Łączna liczba wyświetleń

niedziela, 7 lipca 2013

Wreszcie pojęłam! :)

Zawzięłam się, zrobiłam jeszcze jedno małe koralikowe zamówienie i zasiadłam w skupieniu do działania :) No i ... udało się! Ale ulga, bo myślałam, że już ze mną kiepsko, skoro wszystkim się udaje, a mnie nie.
Mój błąd polegał na tym, że oczka ścisłe robiłam za mało ścisłe :), dlatego koraliki fruwały sobie w tę i we w tę. Po pierwszej bransoletce bolały mnie przeguby, opuszki i robiłam ją cztery godziny! Później już było lepiej. Pochwaliłam się swoim sukcesem w pracy i dwie bransoletki sprzedałam od razu! Niesamowite. Poźniej posypały się następne zamówienia, czyli koralikowa przyszłość przede mną.
Ponieważ jestem małej wiary względem siebie i nie zamówiłam wszystkich potrzebnych akcesoriów, więc prezentuję bransoletki bez zapięć. Nie mam tych wszystkich kółeczek, łańcuszków i zawieszek. Nie umiem się zdecydować, więc to jeszcze trochę potrwa :)
No to się chwalę!

 To jest trzecia w kolejności wykonania i takie dwie sprzedałam :). Zamówiono naszyjnik.
 Tę wykonałam z całego opakowania 10g i kilku brązowych (1 brązowy,20 różowych), jest trochę za krótka, ale dam jej ładniejszy łańcuszek i będzie dobrze.
 A to jest moja pierwsza! :)))
 Tę zrobiłam według schematu zaczerpniętego z czyjegoś bloga. Chciałam, żeby kolory się przenikały. Jest to sekwencja środkowa większej całości.
 A to jest zbieraninka resztek :)

 To jest próba na 5 koralików w rzędzie. Użyłam całe opakowanie 10g. Wyszła oczywiście dłuższa, niż ta różowa z brązowymi piegami, jest giętka i bardzo mi się podoba. Niewiele cieńsza niż z 6 koralików w rzędzie.
 No i ostatnie dwie, jeszcze "cieplutkie". Ta zrobiona wczoraj wieczorem, a ta poniżej dzisiaj rano :)

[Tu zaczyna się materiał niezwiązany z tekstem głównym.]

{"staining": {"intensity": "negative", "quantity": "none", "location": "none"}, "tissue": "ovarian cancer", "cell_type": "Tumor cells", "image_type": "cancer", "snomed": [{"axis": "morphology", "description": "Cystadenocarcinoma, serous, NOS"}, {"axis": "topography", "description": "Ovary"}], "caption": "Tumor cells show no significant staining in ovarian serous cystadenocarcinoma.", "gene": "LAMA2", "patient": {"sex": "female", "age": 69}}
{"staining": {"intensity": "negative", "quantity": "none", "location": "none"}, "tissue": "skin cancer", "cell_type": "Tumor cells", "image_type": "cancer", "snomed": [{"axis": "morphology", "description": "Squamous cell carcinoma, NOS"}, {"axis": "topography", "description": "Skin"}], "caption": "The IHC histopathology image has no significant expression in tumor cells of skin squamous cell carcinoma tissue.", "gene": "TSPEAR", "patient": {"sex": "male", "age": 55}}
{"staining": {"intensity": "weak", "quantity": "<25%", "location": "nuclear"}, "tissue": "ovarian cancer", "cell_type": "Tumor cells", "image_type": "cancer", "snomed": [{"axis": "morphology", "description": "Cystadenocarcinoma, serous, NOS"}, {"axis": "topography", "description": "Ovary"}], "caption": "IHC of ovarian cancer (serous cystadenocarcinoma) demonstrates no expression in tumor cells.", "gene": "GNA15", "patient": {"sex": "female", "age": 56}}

Rzeczywiście, fajne to! Polecam każdemu :) Efekt jest szybko i to jaki!
Zauważyłam, że niektóre koraliki się ścierają - przy tej bransoletce, którą pokazywałam w poprzednim wpisie starły się czerwone i brązowe, a różowe wcale. W którymś koralikowym sklepie są adnotacje o ścieralności. Ciekawe, że dotyczy to tylko niektórych kolorów.
Warto zwrócić na to uwagę.
Wszystkie bransoletki zrobiłam z koralików TOHO 8. Do mniejszych się przymierzam...
Za drutami już tęsknię, więc na razie koralikom dam spokój. Wreszcie skończę sweter zaczęty  jeszcze nad morzem.

Pozdrawiam słonecznie i życzę pięknej niedzieli.